Work instruction -> Counting the line with "(IHC) staining of" as the last one, copy out the lines of the data exactly from the first onward.

Records for processing ->
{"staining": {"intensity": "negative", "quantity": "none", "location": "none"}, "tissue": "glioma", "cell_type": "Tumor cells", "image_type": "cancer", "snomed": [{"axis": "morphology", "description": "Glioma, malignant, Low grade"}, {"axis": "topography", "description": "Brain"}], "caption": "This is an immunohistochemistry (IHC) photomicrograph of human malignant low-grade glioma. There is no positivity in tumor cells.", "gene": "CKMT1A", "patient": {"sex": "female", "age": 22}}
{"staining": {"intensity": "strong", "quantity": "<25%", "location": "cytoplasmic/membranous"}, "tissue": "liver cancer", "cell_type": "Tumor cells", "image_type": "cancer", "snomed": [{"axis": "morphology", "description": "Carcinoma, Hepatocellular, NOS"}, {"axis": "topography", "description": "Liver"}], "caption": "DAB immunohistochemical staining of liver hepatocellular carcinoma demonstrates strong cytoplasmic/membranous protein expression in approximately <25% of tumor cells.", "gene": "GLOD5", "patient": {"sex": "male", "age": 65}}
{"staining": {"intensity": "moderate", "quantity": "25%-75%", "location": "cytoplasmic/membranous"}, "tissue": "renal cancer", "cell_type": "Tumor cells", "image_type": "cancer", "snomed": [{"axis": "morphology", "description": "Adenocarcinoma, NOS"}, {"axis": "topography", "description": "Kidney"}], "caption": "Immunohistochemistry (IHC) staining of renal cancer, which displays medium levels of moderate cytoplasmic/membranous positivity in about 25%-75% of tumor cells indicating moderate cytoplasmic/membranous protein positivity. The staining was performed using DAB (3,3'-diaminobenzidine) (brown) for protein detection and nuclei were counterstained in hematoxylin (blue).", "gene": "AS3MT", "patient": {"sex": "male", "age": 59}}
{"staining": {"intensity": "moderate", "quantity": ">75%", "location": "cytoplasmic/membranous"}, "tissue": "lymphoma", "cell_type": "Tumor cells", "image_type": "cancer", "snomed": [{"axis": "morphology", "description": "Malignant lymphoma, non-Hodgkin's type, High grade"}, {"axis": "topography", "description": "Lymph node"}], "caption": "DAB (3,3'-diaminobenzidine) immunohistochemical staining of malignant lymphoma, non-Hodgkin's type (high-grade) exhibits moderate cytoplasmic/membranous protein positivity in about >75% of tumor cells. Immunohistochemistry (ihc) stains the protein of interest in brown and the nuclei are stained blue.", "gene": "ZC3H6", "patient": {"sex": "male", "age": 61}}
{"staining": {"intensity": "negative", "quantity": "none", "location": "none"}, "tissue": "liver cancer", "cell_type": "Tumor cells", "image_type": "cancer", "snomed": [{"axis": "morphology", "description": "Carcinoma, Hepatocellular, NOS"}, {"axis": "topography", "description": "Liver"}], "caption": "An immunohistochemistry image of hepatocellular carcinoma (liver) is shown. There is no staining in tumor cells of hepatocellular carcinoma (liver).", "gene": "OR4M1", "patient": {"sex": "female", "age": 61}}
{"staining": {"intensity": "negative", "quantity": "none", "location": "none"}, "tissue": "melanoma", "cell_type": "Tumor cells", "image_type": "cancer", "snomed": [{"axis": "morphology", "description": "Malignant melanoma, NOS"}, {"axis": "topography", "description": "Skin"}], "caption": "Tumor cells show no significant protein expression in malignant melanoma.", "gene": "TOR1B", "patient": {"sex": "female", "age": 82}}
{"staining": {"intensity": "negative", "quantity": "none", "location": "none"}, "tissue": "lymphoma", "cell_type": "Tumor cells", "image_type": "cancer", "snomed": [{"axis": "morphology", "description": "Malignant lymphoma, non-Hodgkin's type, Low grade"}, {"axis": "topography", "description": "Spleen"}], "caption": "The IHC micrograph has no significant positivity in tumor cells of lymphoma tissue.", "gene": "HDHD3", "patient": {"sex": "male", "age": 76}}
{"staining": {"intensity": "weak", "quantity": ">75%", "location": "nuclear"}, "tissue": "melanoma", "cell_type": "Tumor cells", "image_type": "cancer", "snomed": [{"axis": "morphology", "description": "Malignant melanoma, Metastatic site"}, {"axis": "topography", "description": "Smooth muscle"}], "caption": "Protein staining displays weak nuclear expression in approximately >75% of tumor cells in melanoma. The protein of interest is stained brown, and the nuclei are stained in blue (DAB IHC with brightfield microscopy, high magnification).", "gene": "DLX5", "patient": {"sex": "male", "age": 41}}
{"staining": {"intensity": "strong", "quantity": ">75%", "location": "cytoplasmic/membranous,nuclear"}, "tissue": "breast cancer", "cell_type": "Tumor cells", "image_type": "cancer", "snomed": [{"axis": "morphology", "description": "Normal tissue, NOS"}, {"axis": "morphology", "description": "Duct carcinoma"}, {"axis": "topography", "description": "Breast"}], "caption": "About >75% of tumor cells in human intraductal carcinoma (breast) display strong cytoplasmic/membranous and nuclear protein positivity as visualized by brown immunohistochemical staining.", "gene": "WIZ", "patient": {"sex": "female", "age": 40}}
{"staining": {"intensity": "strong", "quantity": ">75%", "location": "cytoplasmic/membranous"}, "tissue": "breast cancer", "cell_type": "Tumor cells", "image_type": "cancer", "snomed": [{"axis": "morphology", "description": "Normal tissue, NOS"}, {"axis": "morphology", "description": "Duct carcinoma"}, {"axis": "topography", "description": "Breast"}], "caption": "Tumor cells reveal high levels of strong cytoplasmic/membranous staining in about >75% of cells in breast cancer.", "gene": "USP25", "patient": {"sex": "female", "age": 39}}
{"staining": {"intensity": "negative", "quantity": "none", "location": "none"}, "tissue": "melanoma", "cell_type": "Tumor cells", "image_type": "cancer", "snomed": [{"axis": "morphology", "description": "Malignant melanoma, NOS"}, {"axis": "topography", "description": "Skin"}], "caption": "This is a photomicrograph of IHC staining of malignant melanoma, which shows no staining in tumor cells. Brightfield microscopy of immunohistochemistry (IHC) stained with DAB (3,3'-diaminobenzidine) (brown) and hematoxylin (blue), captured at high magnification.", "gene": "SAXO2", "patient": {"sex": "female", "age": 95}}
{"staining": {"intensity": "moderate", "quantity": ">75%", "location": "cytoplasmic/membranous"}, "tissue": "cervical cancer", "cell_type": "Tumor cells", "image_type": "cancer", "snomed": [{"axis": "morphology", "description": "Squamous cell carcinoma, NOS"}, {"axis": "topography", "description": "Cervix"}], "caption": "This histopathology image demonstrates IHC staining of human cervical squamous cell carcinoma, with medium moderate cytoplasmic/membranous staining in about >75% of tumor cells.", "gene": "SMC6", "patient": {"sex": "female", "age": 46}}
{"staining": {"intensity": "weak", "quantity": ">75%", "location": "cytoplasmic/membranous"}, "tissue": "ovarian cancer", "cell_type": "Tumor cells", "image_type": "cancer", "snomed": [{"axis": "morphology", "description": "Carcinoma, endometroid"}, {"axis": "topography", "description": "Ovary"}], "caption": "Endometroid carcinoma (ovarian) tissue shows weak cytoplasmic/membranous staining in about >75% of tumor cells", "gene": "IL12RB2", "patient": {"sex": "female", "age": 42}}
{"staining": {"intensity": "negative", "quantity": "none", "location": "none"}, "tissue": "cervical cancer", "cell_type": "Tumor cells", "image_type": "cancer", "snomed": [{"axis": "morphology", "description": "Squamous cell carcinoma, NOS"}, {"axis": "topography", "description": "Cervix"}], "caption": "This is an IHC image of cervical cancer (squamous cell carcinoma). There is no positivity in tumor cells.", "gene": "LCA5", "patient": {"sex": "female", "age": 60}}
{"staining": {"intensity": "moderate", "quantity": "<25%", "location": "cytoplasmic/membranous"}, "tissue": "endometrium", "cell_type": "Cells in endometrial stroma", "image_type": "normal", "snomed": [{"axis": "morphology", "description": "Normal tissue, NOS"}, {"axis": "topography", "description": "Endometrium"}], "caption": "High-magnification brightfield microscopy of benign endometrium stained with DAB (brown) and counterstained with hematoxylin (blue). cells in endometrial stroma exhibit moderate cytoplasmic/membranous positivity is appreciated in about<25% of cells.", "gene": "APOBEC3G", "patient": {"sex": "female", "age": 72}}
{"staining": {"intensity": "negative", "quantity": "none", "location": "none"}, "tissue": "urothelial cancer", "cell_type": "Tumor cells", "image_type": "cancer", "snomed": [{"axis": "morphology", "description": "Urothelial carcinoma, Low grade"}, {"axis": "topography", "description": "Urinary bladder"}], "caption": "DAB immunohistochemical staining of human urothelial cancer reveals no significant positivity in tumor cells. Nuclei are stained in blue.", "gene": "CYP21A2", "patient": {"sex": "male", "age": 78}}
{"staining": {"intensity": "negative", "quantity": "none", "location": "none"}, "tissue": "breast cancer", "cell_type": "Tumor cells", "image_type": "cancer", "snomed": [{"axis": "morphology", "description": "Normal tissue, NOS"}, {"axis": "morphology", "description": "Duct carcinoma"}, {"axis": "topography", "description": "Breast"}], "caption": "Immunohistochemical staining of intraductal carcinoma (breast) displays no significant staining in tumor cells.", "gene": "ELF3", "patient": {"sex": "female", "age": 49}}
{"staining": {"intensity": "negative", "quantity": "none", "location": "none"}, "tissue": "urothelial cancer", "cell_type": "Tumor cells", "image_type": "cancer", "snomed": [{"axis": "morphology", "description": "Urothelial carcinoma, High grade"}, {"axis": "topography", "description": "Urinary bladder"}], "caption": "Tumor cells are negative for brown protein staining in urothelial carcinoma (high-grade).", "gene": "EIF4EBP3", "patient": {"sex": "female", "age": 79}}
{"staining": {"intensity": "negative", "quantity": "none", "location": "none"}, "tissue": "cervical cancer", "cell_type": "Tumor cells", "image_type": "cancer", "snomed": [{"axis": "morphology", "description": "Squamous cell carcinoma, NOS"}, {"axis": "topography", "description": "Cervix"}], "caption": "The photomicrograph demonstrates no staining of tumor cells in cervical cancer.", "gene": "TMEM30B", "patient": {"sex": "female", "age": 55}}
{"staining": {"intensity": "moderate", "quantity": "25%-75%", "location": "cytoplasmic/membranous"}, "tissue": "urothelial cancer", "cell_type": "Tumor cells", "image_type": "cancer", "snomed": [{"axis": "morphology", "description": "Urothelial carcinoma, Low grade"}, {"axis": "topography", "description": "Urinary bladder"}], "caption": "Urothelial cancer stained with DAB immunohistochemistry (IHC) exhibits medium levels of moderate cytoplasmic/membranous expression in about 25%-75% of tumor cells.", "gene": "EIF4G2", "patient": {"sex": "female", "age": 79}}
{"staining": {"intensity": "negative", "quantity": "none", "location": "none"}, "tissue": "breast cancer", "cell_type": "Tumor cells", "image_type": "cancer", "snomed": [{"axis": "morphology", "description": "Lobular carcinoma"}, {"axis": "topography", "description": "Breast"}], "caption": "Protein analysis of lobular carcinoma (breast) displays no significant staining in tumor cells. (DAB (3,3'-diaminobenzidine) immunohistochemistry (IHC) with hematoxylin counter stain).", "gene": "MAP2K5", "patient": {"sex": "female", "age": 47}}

Solution to this exercise ->
{"staining": {"intensity": "negative", "quantity": "none", "location": "none"}, "tissue": "glioma", "cell_type": "Tumor cells", "image_type": "cancer", "snomed": [{"axis": "morphology", "description": "Glioma, malignant, Low grade"}, {"axis": "topography", "description": "Brain"}], "caption": "This is an immunohistochemistry (IHC) photomicrograph of human malignant low-grade glioma. There is no positivity in tumor cells.", "gene": "CKMT1A", "patient": {"sex": "female", "age": 22}}
{"staining": {"intensity": "strong", "quantity": "<25%", "location": "cytoplasmic/membranous"}, "tissue": "liver cancer", "cell_type": "Tumor cells", "image_type": "cancer", "snomed": [{"axis": "morphology", "description": "Carcinoma, Hepatocellular, NOS"}, {"axis": "topography", "description": "Liver"}], "caption": "DAB immunohistochemical staining of liver hepatocellular carcinoma demonstrates strong cytoplasmic/membranous protein expression in approximately <25% of tumor cells.", "gene": "GLOD5", "patient": {"sex": "male", "age": 65}}
{"staining": {"intensity": "moderate", "quantity": "25%-75%", "location": "cytoplasmic/membranous"}, "tissue": "renal cancer", "cell_type": "Tumor cells", "image_type": "cancer", "snomed": [{"axis": "morphology", "description": "Adenocarcinoma, NOS"}, {"axis": "topography", "description": "Kidney"}], "caption": "Immunohistochemistry (IHC) staining of renal cancer, which displays medium levels of moderate cytoplasmic/membranous positivity in about 25%-75% of tumor cells indicating moderate cytoplasmic/membranous protein positivity. The staining was performed using DAB (3,3'-diaminobenzidine) (brown) for protein detection and nuclei were counterstained in hematoxylin (blue).", "gene": "AS3MT", "patient": {"sex": "male", "age": 59}}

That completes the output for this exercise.